This is one of those tips that is hard to describe or visualize. But when we demonstrate it to someone new, we usually hear “Wow, that’s cool.”
Adobe Acrobat Pro includes a special OCR (Optical character recognition) feature you can use to convert scanned documents into searchable PDFs. The twist with Acrobat Pro is that instead of converting your scan to a straight text file, you can leave the visual appearance of your scanned document untouched, and yet the text itself becomes selectable and searchable in Acrobat.
Since Creativetechs is part of the Seattle graphic design community, we’ll demonstrate this tip using something more fun: Scans of type specimen samples from antique letterpress typography books.
Step 1: Scan a printed document.
Scan a sample document with enough resolution to clearly read all the letters you are going to want Acrobat to interpret. The best way to get a better ORC translation is to start with a clean scan at a resolution of least 600 pixel per inch.
For the purposes of this quick tutorial we’ve provided a scanned text specimen page from The Superior Copper Mixed Type Book from the late 1800’s. (One of the perks of having a Letterpress classroom next door to our office.)
Download this tiff and try the technique yourself:
Letterpress Sample.tif (zipped)
Step 2: Create a PDF from your scanned file.
In Acrobat Professional (version 7 shown) choose File > Create PDF > From File…
Acrobat will churn for a moment or two and open a new image-only PDF built from your scanned image.
Step 3: Choose Document > Recognize Text Using OCR > Start…
Acrobat will display the Recognize Text dialog box. Click the Edit button to change the default settings.
For this tutorial use the Recognize Text settings shown here. The Key option is to set the PDF Output Style to “Searchable Image (Exact)” which will maintain the look of your scan, while adding a hidden text layer.
Once you change your settings and click OK for both dialog boxes, Acrobat will process your image. This can take a short time — watch the bottom left of your Acrobat window for a small status bar.
Step 4: Check the results.
Select Acrobat’s type select tool and check out the results. If everything worked properly, you should be able to select, copy, or search type directly from your scanned image. This is the fun pay off that made this tip-worthy for us.
One complaint about this feature is the lack of feedback to see exactly how Acrobat interpreted your scanned text.
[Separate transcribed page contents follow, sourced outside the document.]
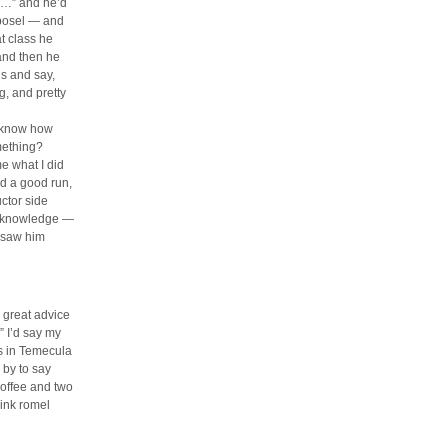
is…” and he’d
 bosel — and
t class he
and then he
ns and say,
g, and pretty
u know how
mething?
e what I did
ad a good run,
uctor side
is knowledge —
d saw him
 great advice
” I’d say my
ws in Temecula
 by to say
coffee and two
pink romel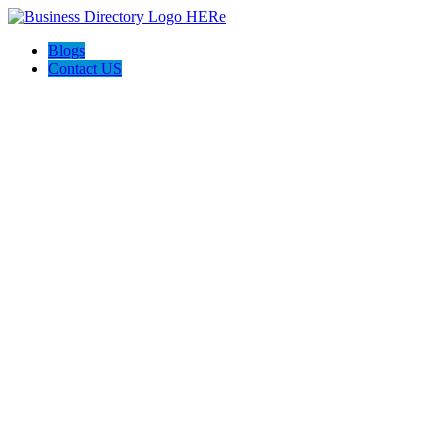
Blogs
Contact US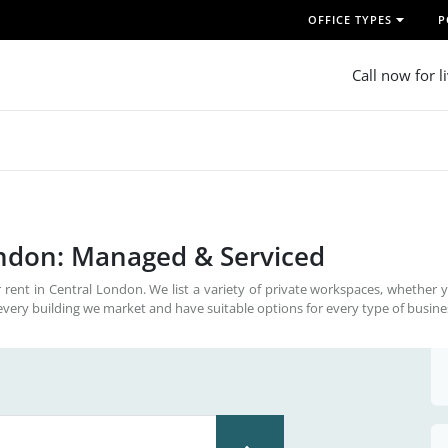
OFFICE TYPES
P
Call now for l
ondon: Managed & Serviced
 rent in Central London. We list a variety of private workspaces, whether 
every building we market and have suitable options for every type of busine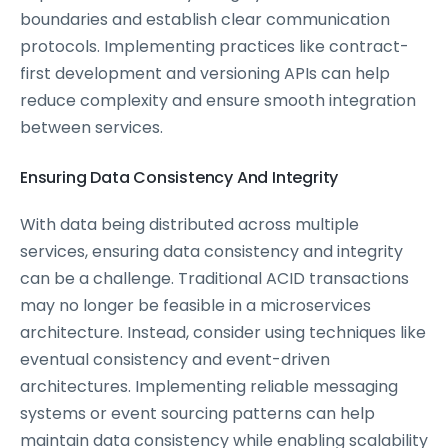
boundaries and establish clear communication
protocols. Implementing practices like contract-
first development and versioning APIs can help
reduce complexity and ensure smooth integration
between services.
Ensuring Data Consistency And Integrity
With data being distributed across multiple
services, ensuring data consistency and integrity
can be a challenge. Traditional ACID transactions
may no longer be feasible in a microservices
architecture. Instead, consider using techniques like
eventual consistency and event-driven
architectures. Implementing reliable messaging
systems or event sourcing patterns can help
maintain data consistency while enabling scalability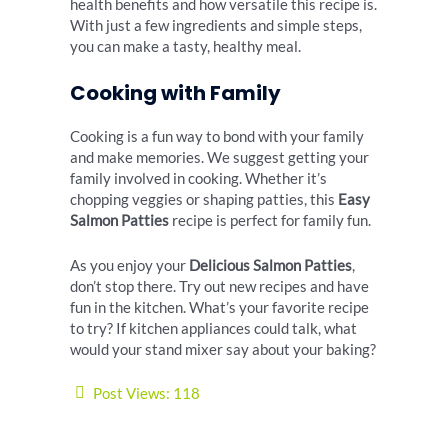
health benefits and how versatile this recipe is.
With just a few ingredients and simple steps,
you can make a tasty, healthy meal.
Cooking with Family
Cooking is a fun way to bond with your family
and make memories. We suggest getting your
family involved in cooking. Whether it’s
chopping veggies or shaping patties, this
Easy
Salmon Patties
recipe is perfect for family fun.
As you enjoy your
Delicious Salmon Patties
,
don’t stop there. Try out new recipes and have
fun in the kitchen. What’s your favorite recipe
to try? If kitchen appliances could talk, what
would your stand mixer say about your baking?
Post Views:
118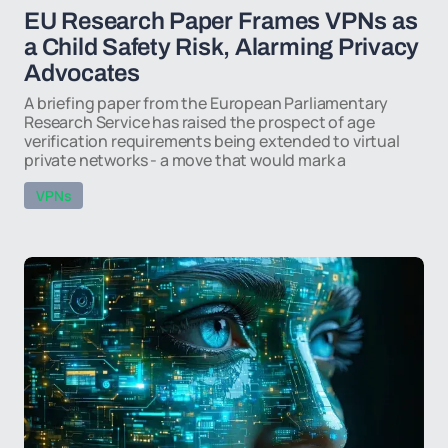
EU Research Paper Frames VPNs as
a Child Safety Risk, Alarming Privacy
Advocates
A briefing paper from the European Parliamentary
Research Service has raised the prospect of age
verification requirements being extended to virtual
private networks - a move that would mark a
VPNs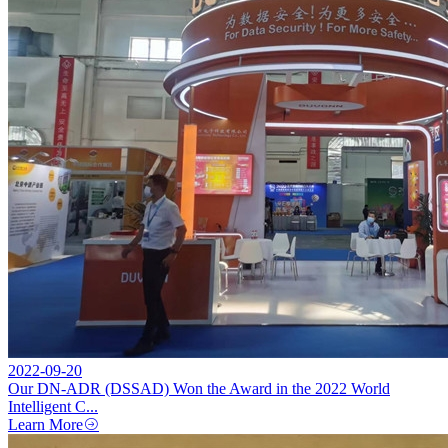
2022-09-20
Our DN-ADR (DSSAD) Won the Award in the 2022 World
Intelligent C...
Learn More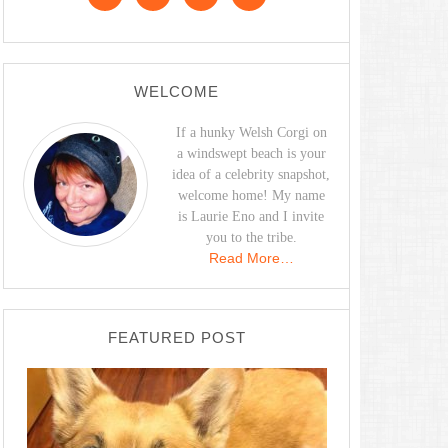
WELCOME
If a hunky Welsh Corgi on
a windswept beach is your
idea of a celebrity snapshot,
welcome home! My name
is Laurie Eno and I invite
you to the tribe.
Read More…
FEATURED POST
When you are using the type select tool, you can select all the text in your document. Then switch over to a text editor and paste the results.
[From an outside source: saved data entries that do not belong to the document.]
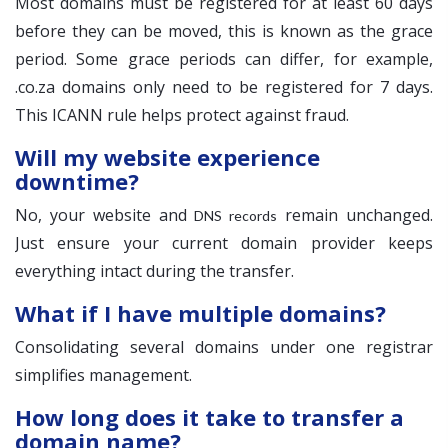
Most domains must be registered for at least 60 days
before they can be moved, this is known as the grace
period. Some grace periods can differ, for example,
.co.za domains only need to be registered for 7 days.
This ICANN rule helps protect against fraud.
Will my website experience
downtime?
No, your website and
remain unchanged.
DNS records
Just ensure your current domain provider keeps
everything intact during the transfer.
What if I have multiple domains?
Consolidating several domains under one registrar
simplifies management.
How long does it take to transfer a
domain name?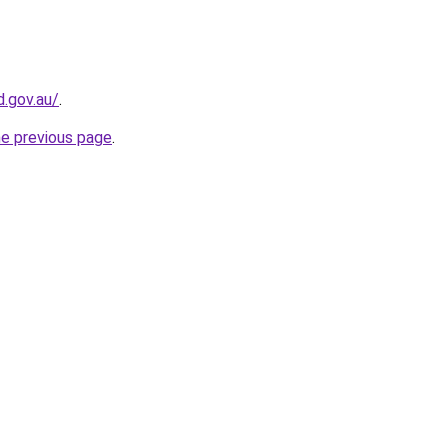
d.gov.au/
.
he previous page
.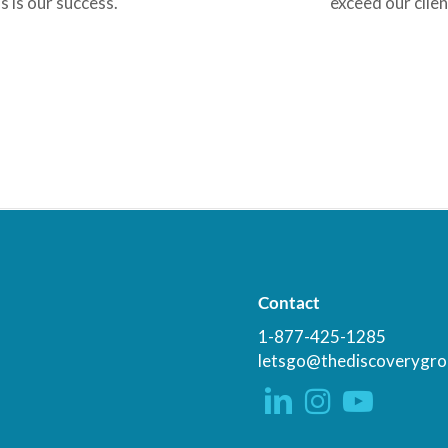
s is our success.
exceed our clien
Contact
1-877-425-1285
letsgo@thediscoverygro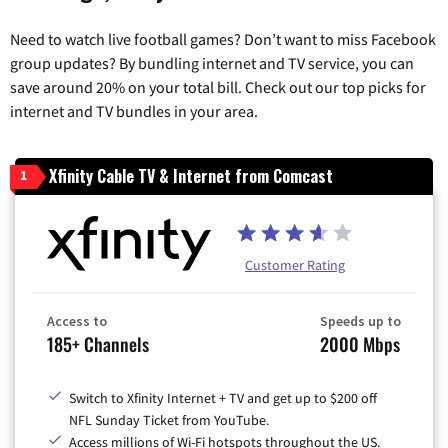
Need to watch live football games? Don’t want to miss Facebook
group updates? By bundling internet and TV service, you can
save around 20% on your total bill. Check out our top picks for
internet and TV bundles in your area.
Xfinity Cable TV & Internet from Comcast
1
Customer Rating
Access to
Speeds up to
185+ Channels
2000 Mbps
Switch to Xfinity Internet + TV and get up to $200 off
NFL Sunday Ticket from YouTube.
Access millions of Wi-Fi hotspots throughout the US.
In our example, Acrobat made a few mistakes interpreting some of the non-text elements. However the results are pretty good in this case. Unfortunately if you find significant errors in Acrobat’s OCR interpretations, there is not an easy method for making corrections to the PDF.
In all fairness, we offer this tip more as an example of a lesser known feature than because it has proven terribly useful somewhere specific.
Who would want to create a searchable PDF? A classic example would be an attorney who needs to scan in many types of printed documents. The original appearance and signatures can’t be altered, but they need to be able to search documents later for certain phrases or words.
This technique might also be a way to incorporate older marketing materials into a company’s library of searchable PDFs.
Finally, for some designers who don’t have the need for dedicated OCR software, this might be a quick way to scan in and convert documents to text rather than retyping everything from scratch. For example, a client who provides a print-out of needed copy, but no word file, or a project that required extensive quotes from printed magazine or newspaper articles.